Evacuation of casualties is difficult at any time. Evacuation of casualties during delay operations is even more of a problem. Historically, the American soldier will interrupt fighting to care for his wounded buddy. Psychologically, the soldier will not accept the idea of leaving wounded behind. The dilemma facing commanders in a delay operation is evacuating their casualties and accomplishing the delay operation simultaneously. Casualty evacuation is very seldom played in exercises. There are several reasons for this. Primarily, commanders are reluctant to pull soldiers out of valuable field training time to evacuate them from a maneuver unit through the medical system.
Here is Doctrine
Doctrinal medical evacuation concepts for delay operations are contained in TRADOC Pam 525-50, Health Service Support: AirLand Battle. Battalion task force aid stations establish facilities of minimum size. Each station is split for rearward displacement. Ambulance support is deployed forward to give maximum lateral coverage and expedite patient evacuation from units in contact. One divisional clearing station of minimal size provides adequate support for the brigade in contact, and clearing stations leap frog rearward as the brigades displace. Extra division ambulances to support the brigade in contact are deployed both at aid stations and at the clearing station to speed evacuation and assist in moving patients when the station displaces.

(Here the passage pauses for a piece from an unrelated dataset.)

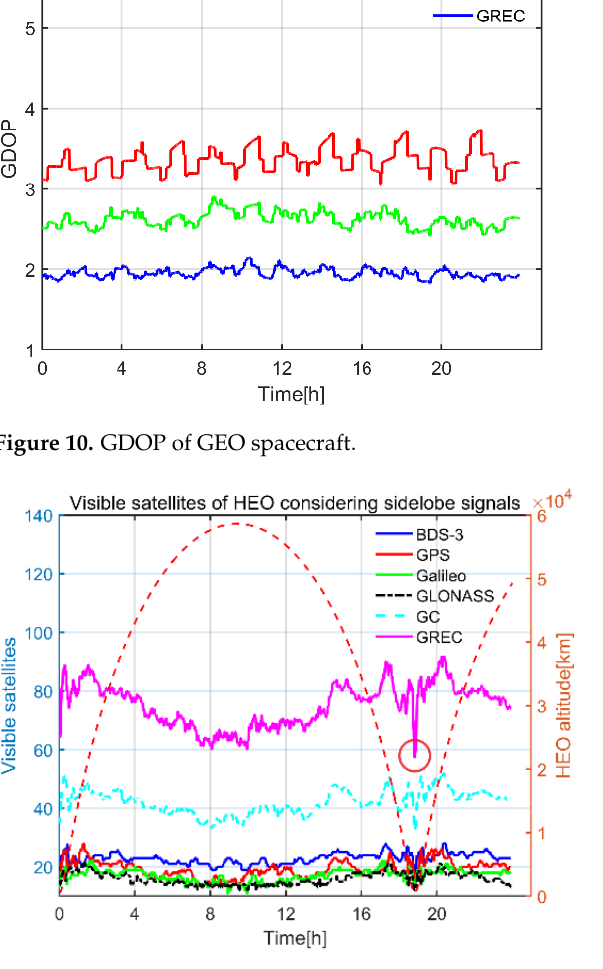
Figure 11. Visible satellites. GDOP of the HEO spacecraft is shown in Figure 13, it rose and fell. We obtained the best satellite geometry near perigee, and the worst satellite geometry near apogee. GDOP of BDS-3 ranged from 0.96~6.64. With GPS included, GDOP decreased to 0.71~5.30. GDOP of GREC combination varied from 0.52~4.42. Mean GDOP of BDS-3, BDS-3/GPS and GREC combination was 3.57, 2.88 and 2.3, respectively. This good satellite geometry also resulted from the large number of visible satellites. For the HEO spacecraft, nadir- and zenith-pointing antennas were mounted; therefore, good satellite visibility could be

Several videotapes on Health Service Support AirLand Battle Doctrine have been developed and amplify the above description. These scripts cover the evacuation process from the "Far Forward Care" of the soldier to his eventual return to duty at the brigade support area. This project was completed in June 1986 and final products distributed Army-wide. POC is CPT Ferrer, Project Officer, Unit Training Division, Directorate of Training and Doctrine, Academy of Health Sciences, Fort Sam Houston, Texas, AV 471-2991/2672. However, incorporation of this aspect of delay operations into training exercises remains the responsibility and the choice of the commander.
Medical evacuation will be a focus of NTC rotation 86-11 by the Academy of Health Sciences. Lessons Learned from that exercise will be distributed to the field.